In the crash, bang, wallop of football against the clock, it’s perhaps not surprising that players develop some kind of amnesia when it comes to recalling majors moments amid the frenzied, mind-mangling tumult. “I don’t really remember it much,” said Sean Clare of the 25-yard pile driver in injury time which rescued a point for Hearts in a pulsating skirmish at McDiarmid Park.

Having derailed Rangers’ title tilt the previous weekend, Hearts were in danger of clattering into the buffers as St Johnstone’s spirited second-half thrust pushed them into a deserved 3-2 lead. Hearts, with an all-action opening period which had them 2-1 up, were almost unrecognisable after the resumption. Even Doctor Jekyll would have gasped at the transformation as Daniel Stendel’s men struggled to cope with St Johnstone’s industry and impetus. Clare’s late and spectacular intervention, one which stemmed from a throw-in which should have been awarded to the hosts, salvaged the situation.

“We were in control in the first half and then we had a shaky 15 minutes which cost us the three points,” conceded Clare. “We’ll have a look at why it (the second half struggle) happened and stop it happening again.”

Clare has been galvanised under Stendel and his switch to right back has brought benefits to all concerned. Stendel’s fondness for the so-called high press, a high risk but high reward strategy, requires discipline, trust and boldness. The exacting nature of it just about requires breathing apparatus too but Clare is revelling in its demands.

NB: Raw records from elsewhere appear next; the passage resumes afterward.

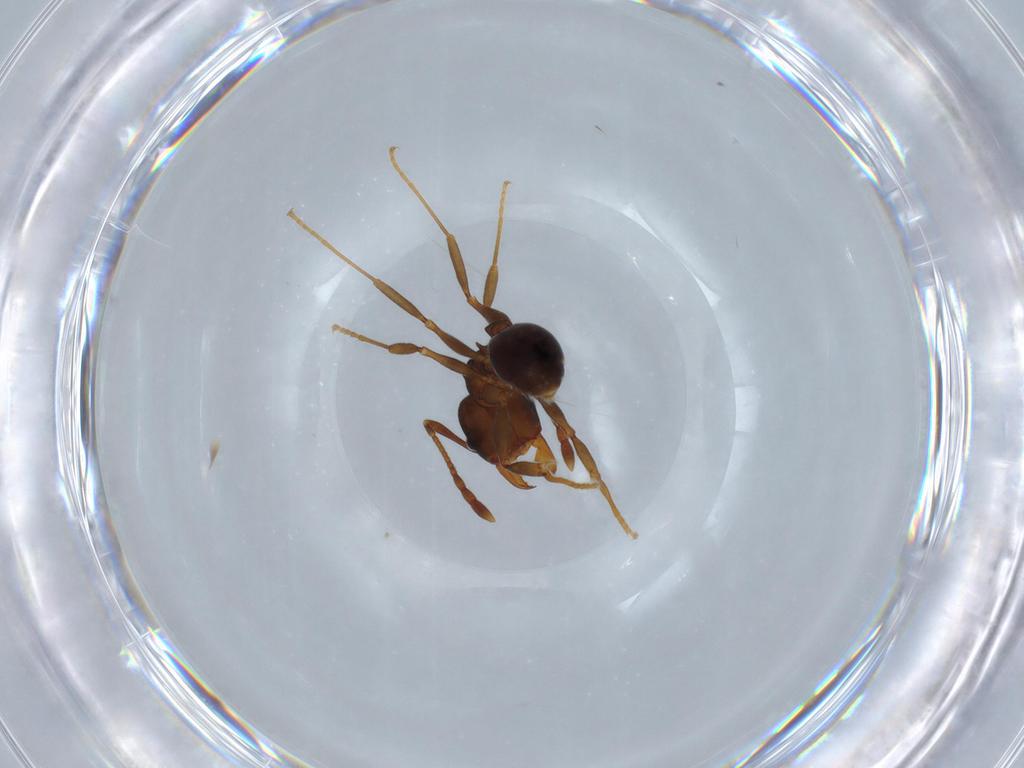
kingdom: Animalia
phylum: Arthropoda
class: Insecta
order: Hymenoptera
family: Formicidae
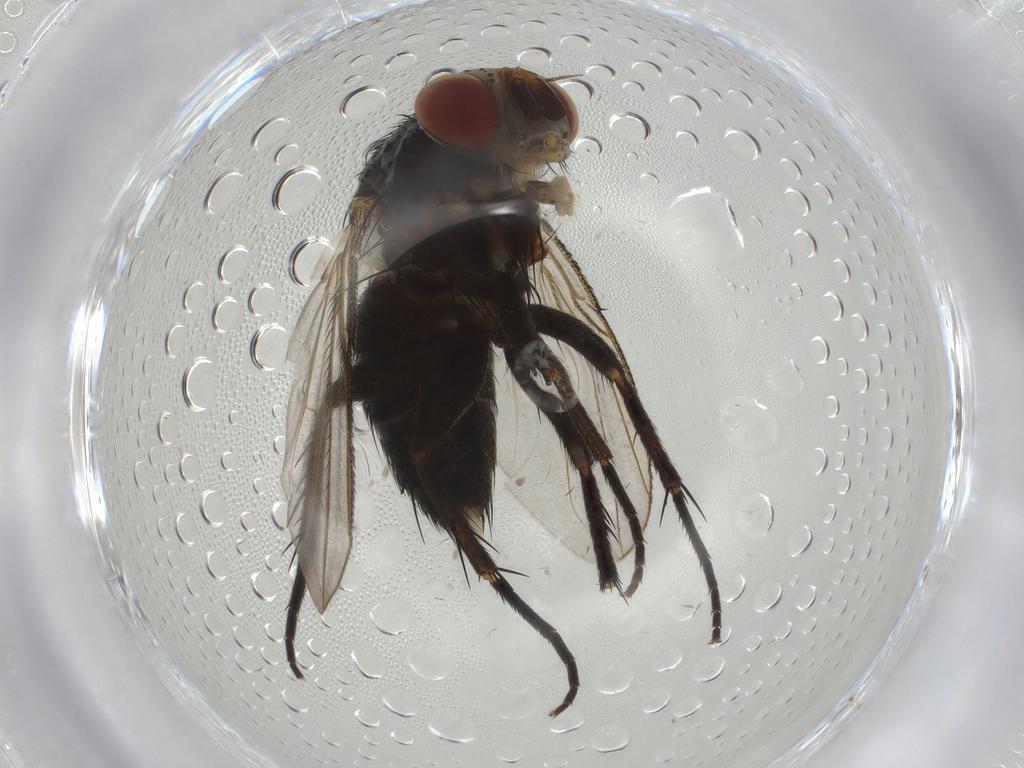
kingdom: Animalia
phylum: Arthropoda
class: Insecta
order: Diptera
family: Tachinidae
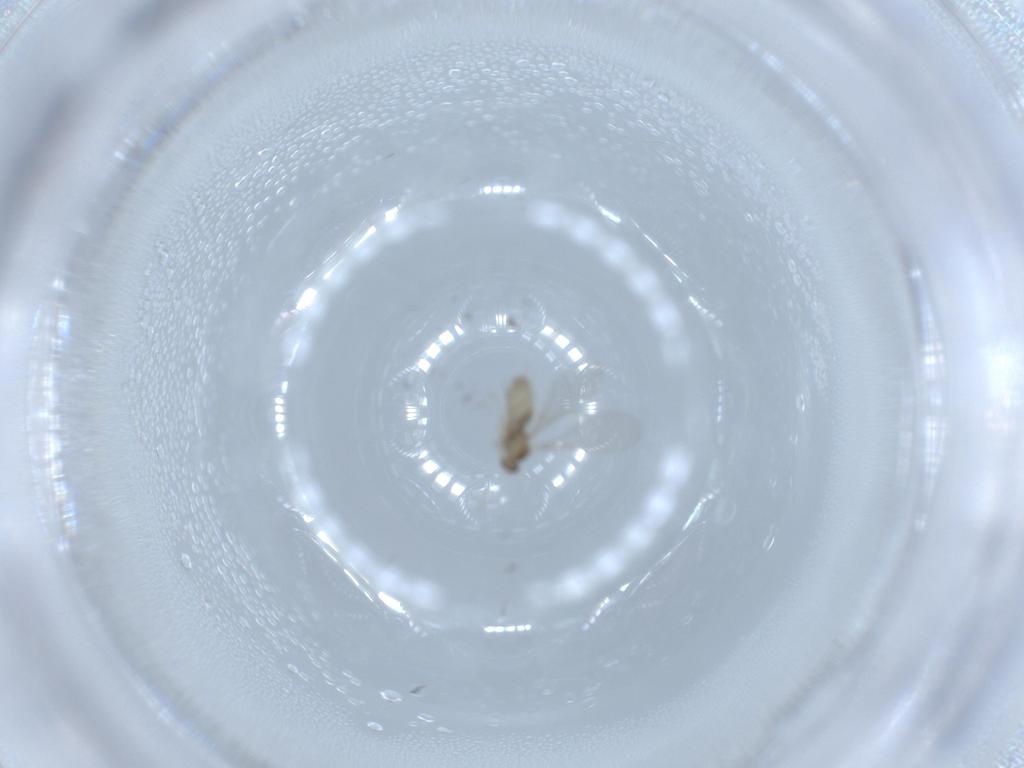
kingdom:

“The style of play is right up my street,” he added. “I’m nowhere near the finished article in the right back position and I’m not saying I’m permanently right back but there’s lots to learn. That’s promising for me in my eyes because I can get better. The manager wants the full backs high up the pitch and that suits me. I’m an attacking player. There’s definitely an element of risk (to the system).The way we play will allow us to score more goals and as we keep working on it the more secure we will be at the back.”

The late leveller was a sore one for St Johnstone who put in a terrific second-half shift and probably should have put Hearts to the sword. Stevie May added a penalty to his 17th minute opener while the impressive Ali McCann capped a robust display with a tidy goal as the hosts left Hearts in an appalling guddle. The Saints also rattled the woodwork while May’s growing confidence was illustrated by a wonderfully executed effort from 45-yards which was desperately clawed to safety by the Hearts keeper.

"At half-time some people might have said it would be a great result to go and draw the game,” reflected May. “But the way the game went, we are disappointed. You could see it in the changing room. It felt like a defeat.”

It’s not been the most prolific of campaigns for May but the 27-year-old’s brace, which took his tally to five for the season, illuminated a fine all-round performance. “My confidence in my ability has always been there,” he added. “When you have scored a couple, like I did, it is easier to maybe have a few more efforts from longer range than you would if you were losing 2-0 and hadn’t scored in that game. My confidence levels are good. I know my ability. I know I’m good enough. That’s never been a problem for me.”